Lay out every line of the listing below as a numbered list, skipping blank lines and leaving out the pictures.

● **RECORD SET**
--------------------

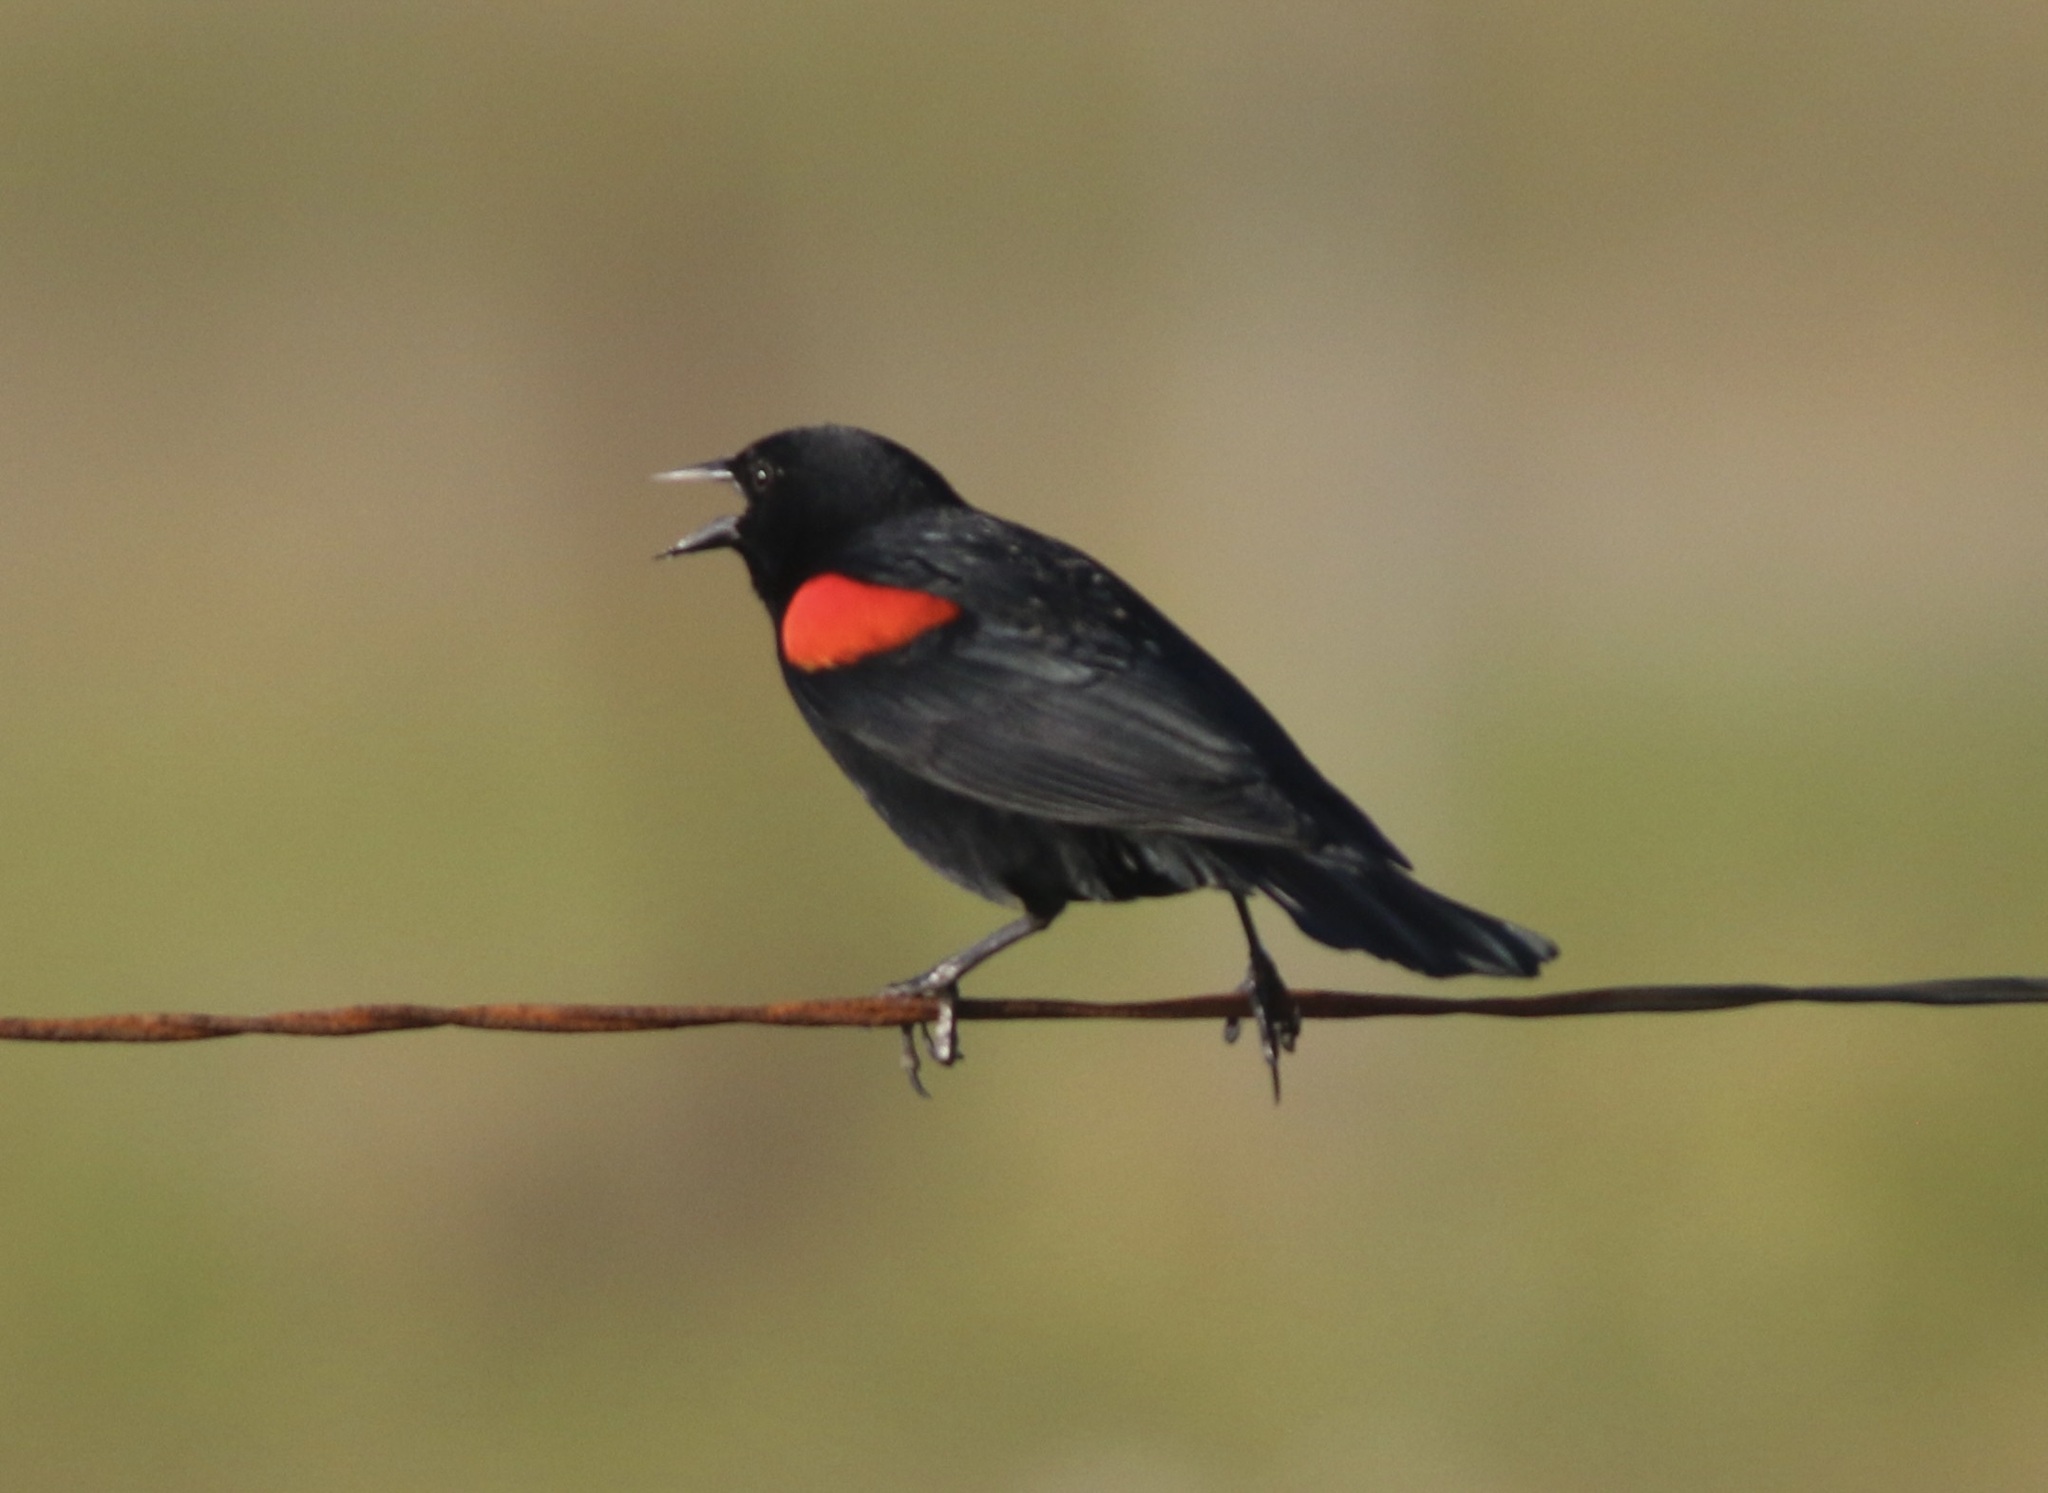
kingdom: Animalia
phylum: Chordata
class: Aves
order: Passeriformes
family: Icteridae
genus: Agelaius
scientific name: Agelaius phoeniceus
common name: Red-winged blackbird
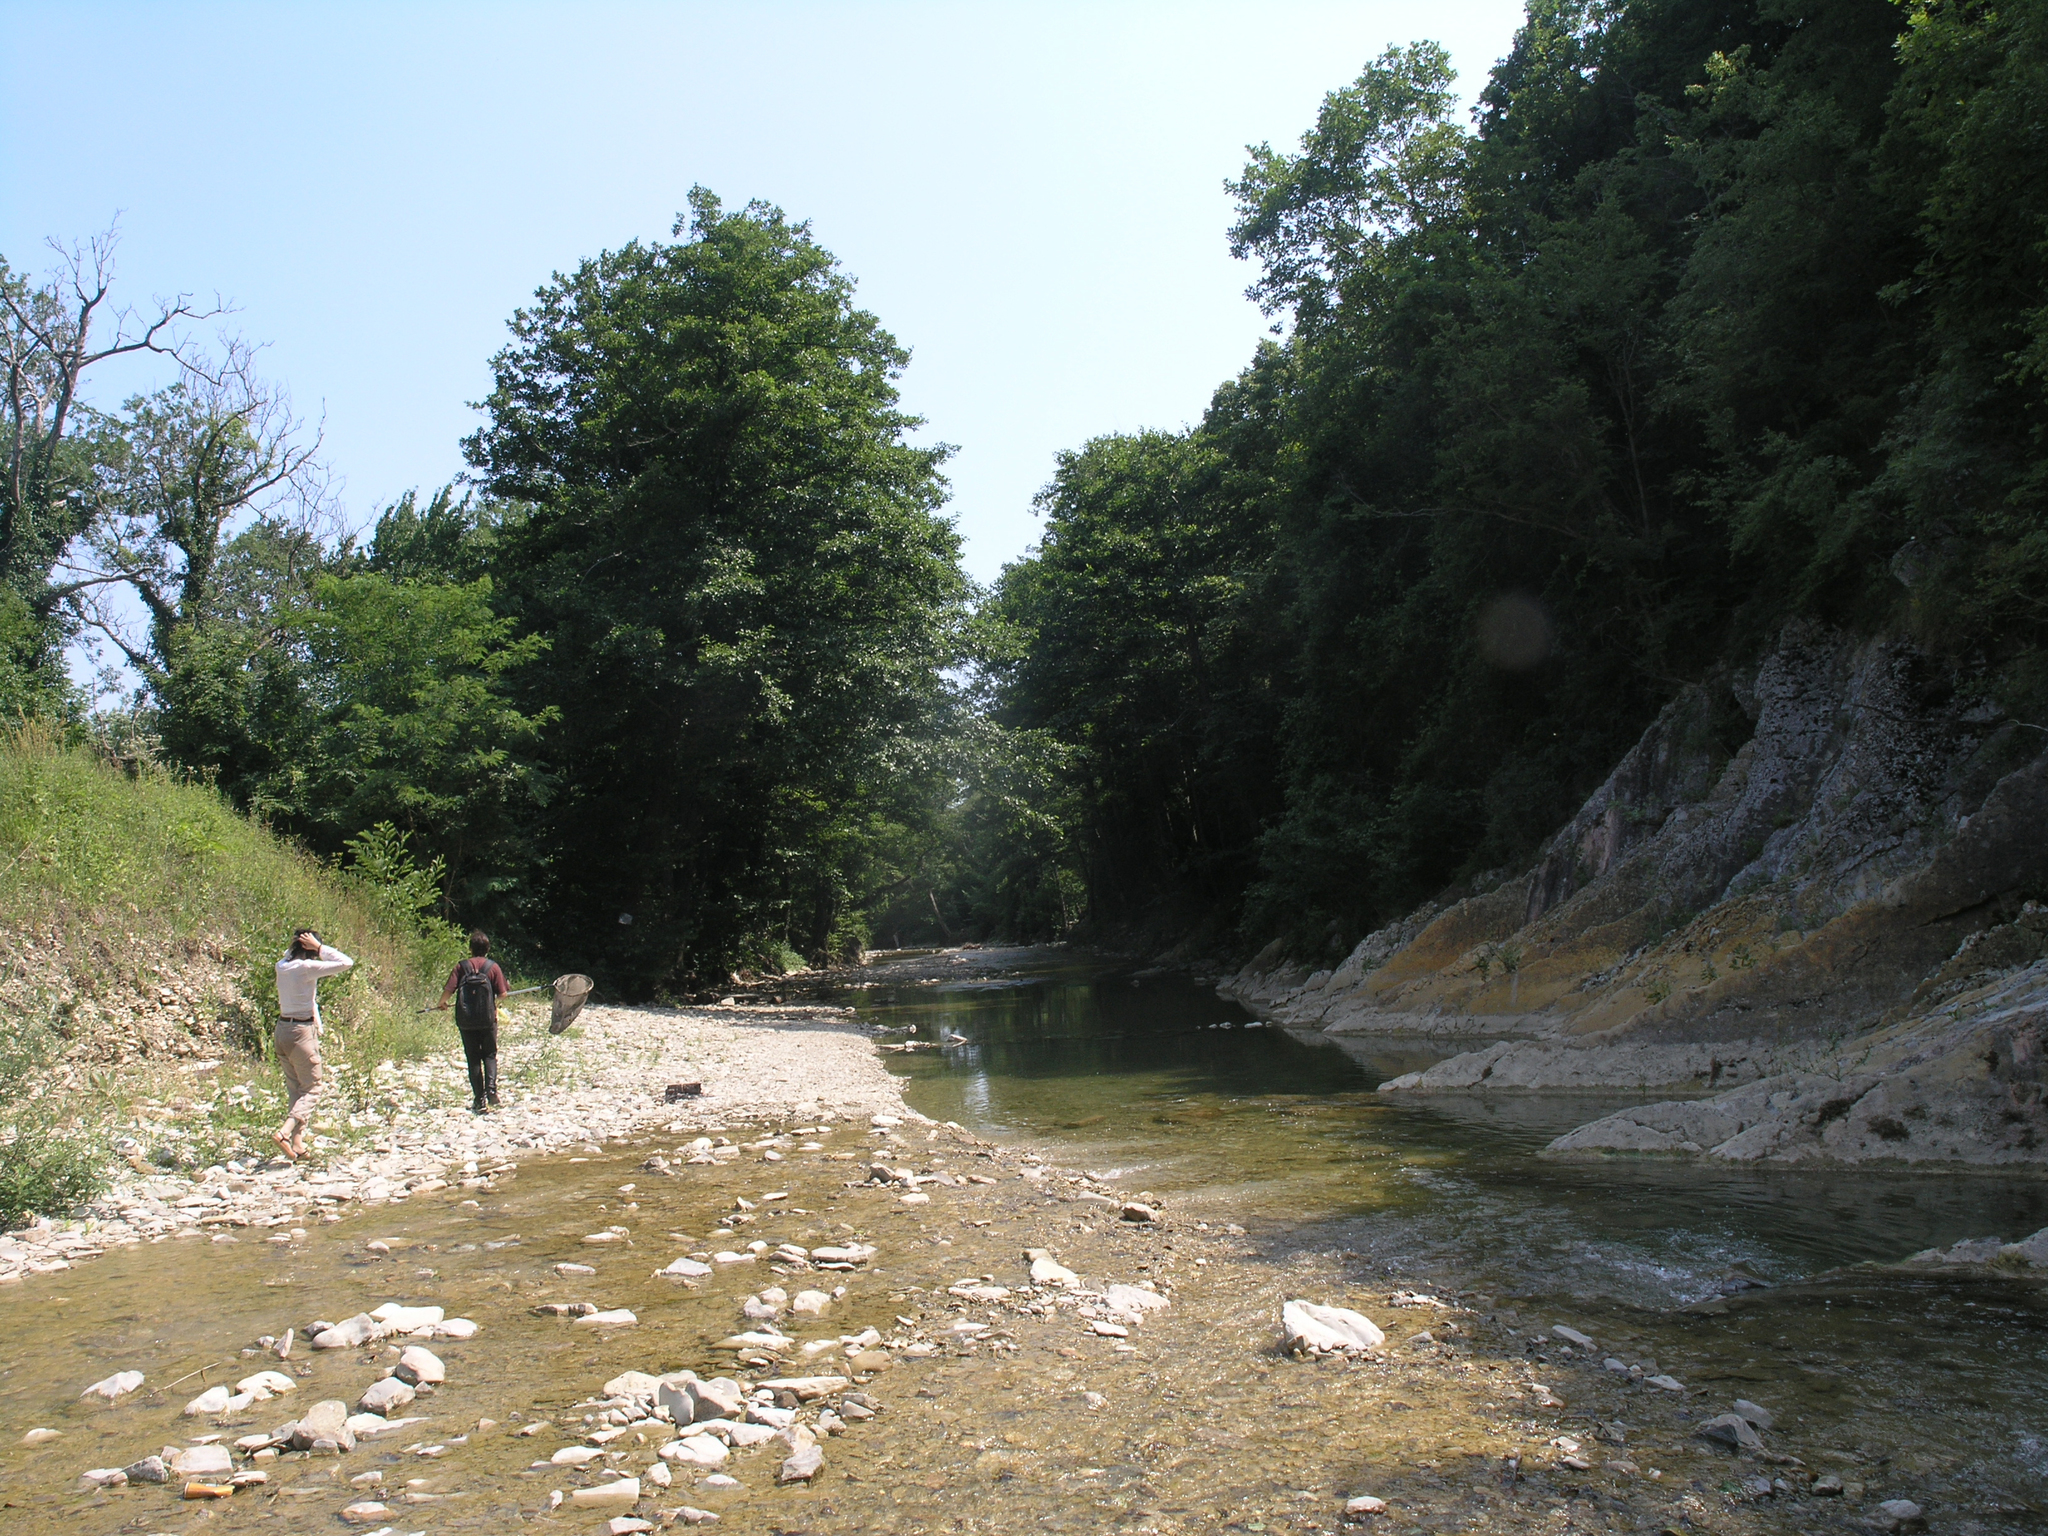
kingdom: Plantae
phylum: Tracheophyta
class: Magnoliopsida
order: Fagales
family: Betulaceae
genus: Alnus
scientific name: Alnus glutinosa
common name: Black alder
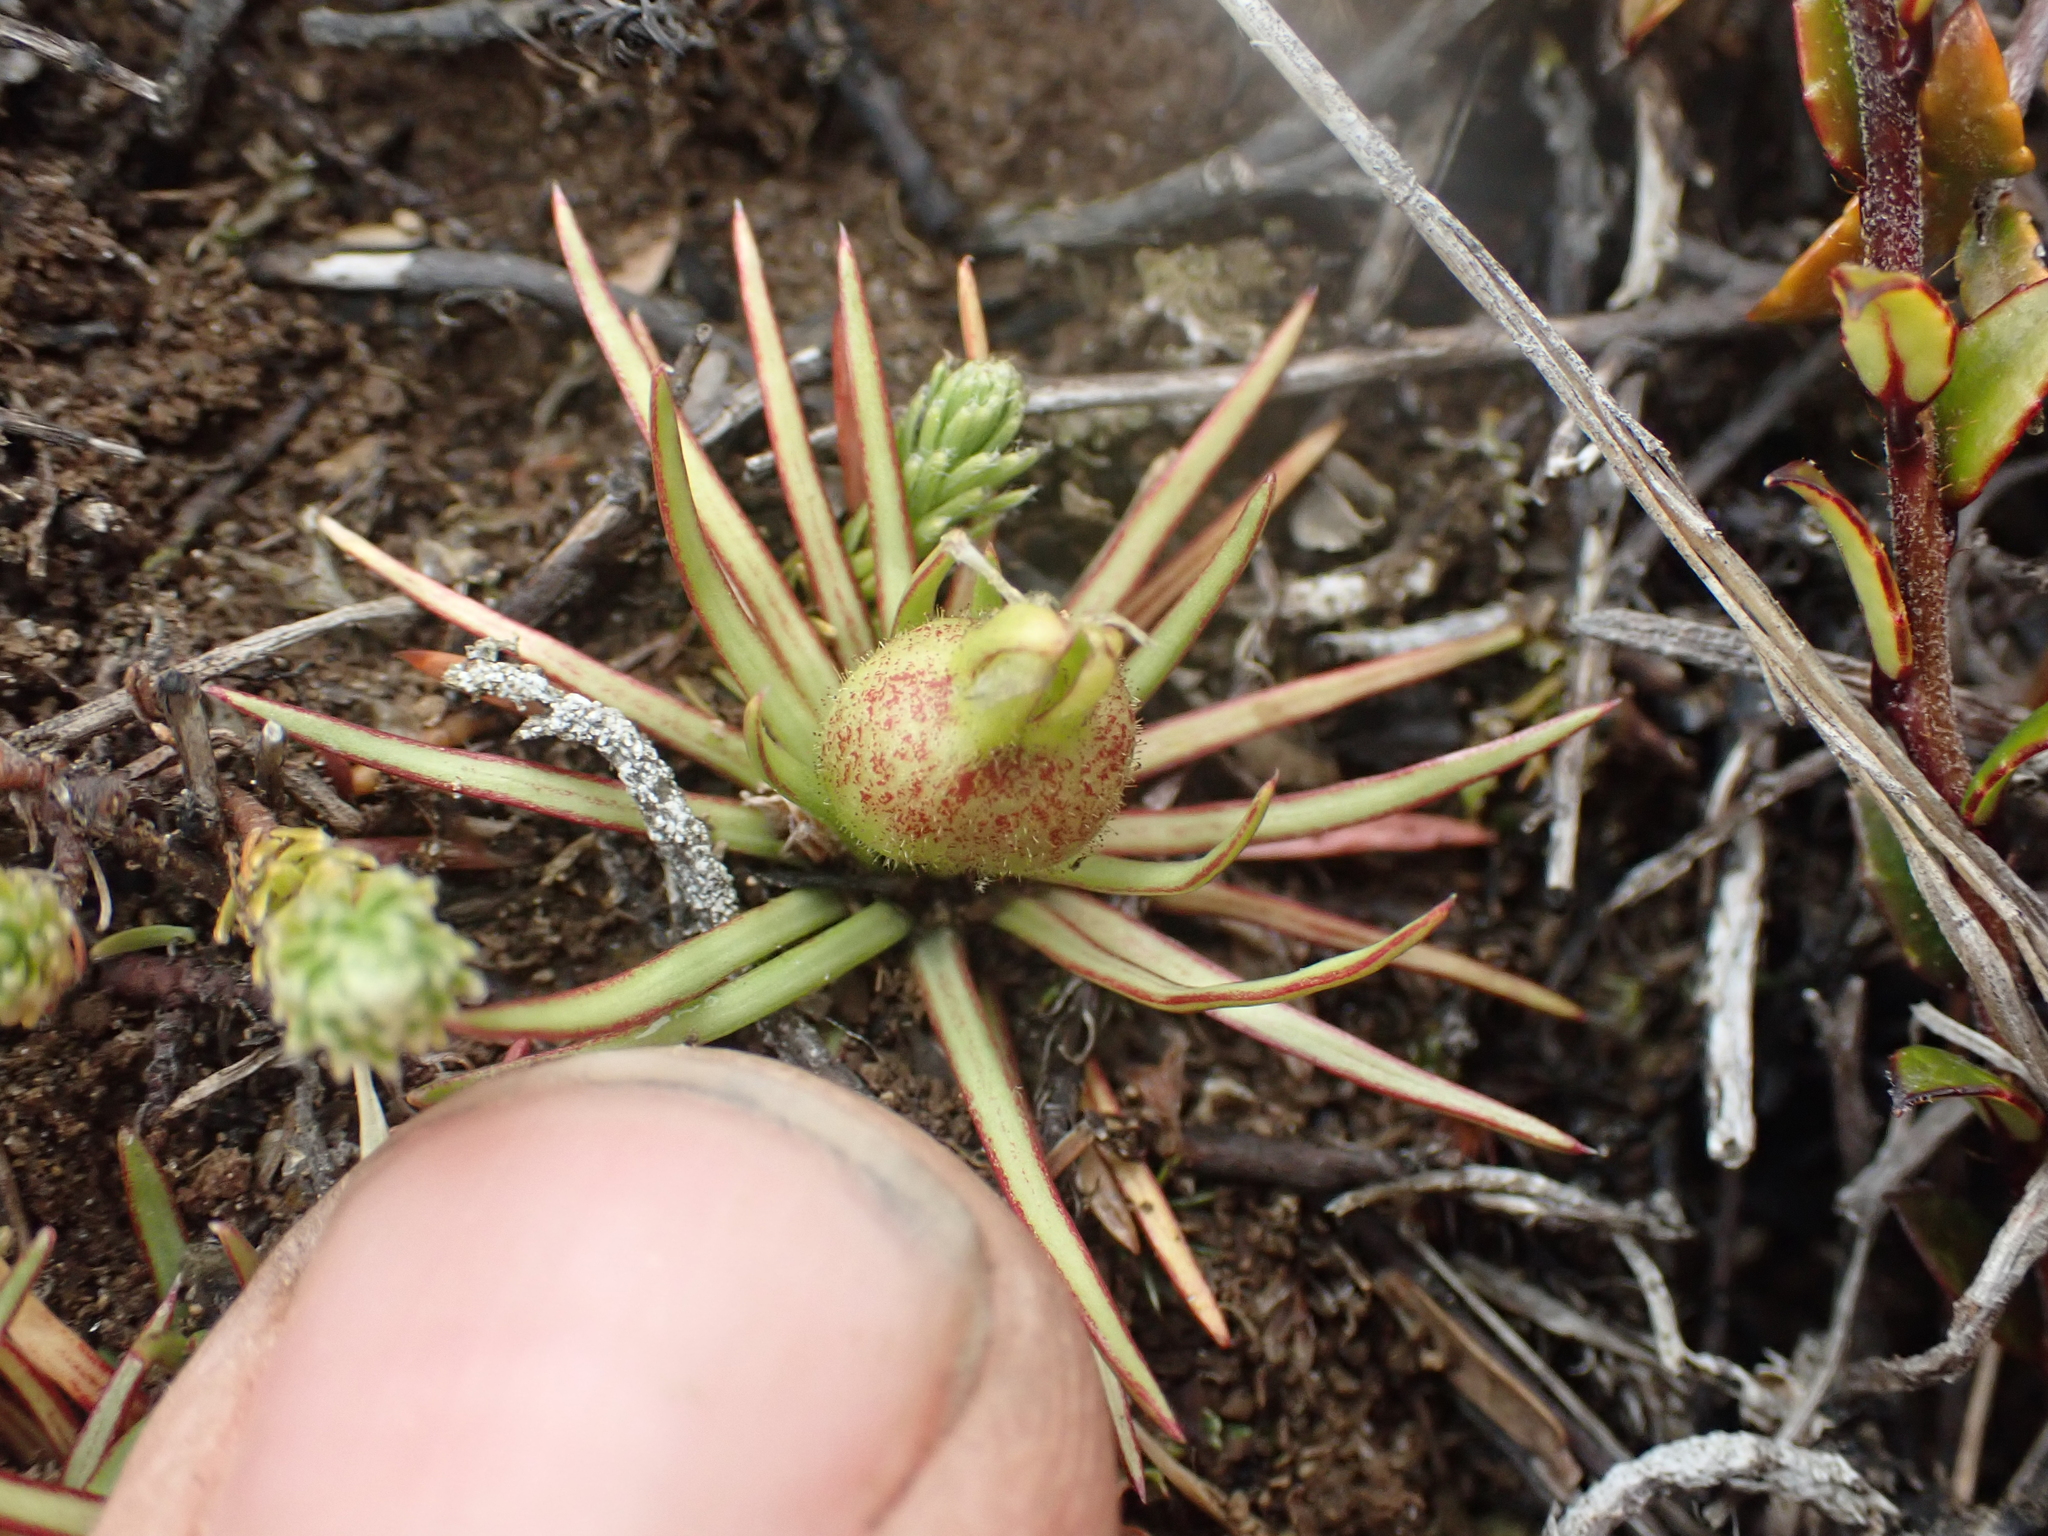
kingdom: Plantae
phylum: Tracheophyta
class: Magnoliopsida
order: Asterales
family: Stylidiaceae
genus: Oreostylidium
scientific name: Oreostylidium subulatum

--------------------

● **REPLY TO THE TASK**
1. kingdom: Animalia
2. phylum: Chordata
3. class: Aves
4. order: Passeriformes
5. family: Icteridae
6. genus: Agelaius
7. scientific name: Agelaius phoeniceus
8. common name: Red-winged blackbird
9. kingdom: Plantae
10. phylum: Tracheophyta
11. class: Magnoliopsida
12. order: Fagales
13. family: Betulaceae
14. genus: Alnus
15. scientific name: Alnus glutinosa
16. common name: Black alder
17. kingdom: Plantae
18. phylum: Tracheophyta
19. class: Magnoliopsida
20. order: Asterales
21. family: Stylidiaceae
22. genus: Oreostylidium
23. scientific name: Oreostylidium subulatum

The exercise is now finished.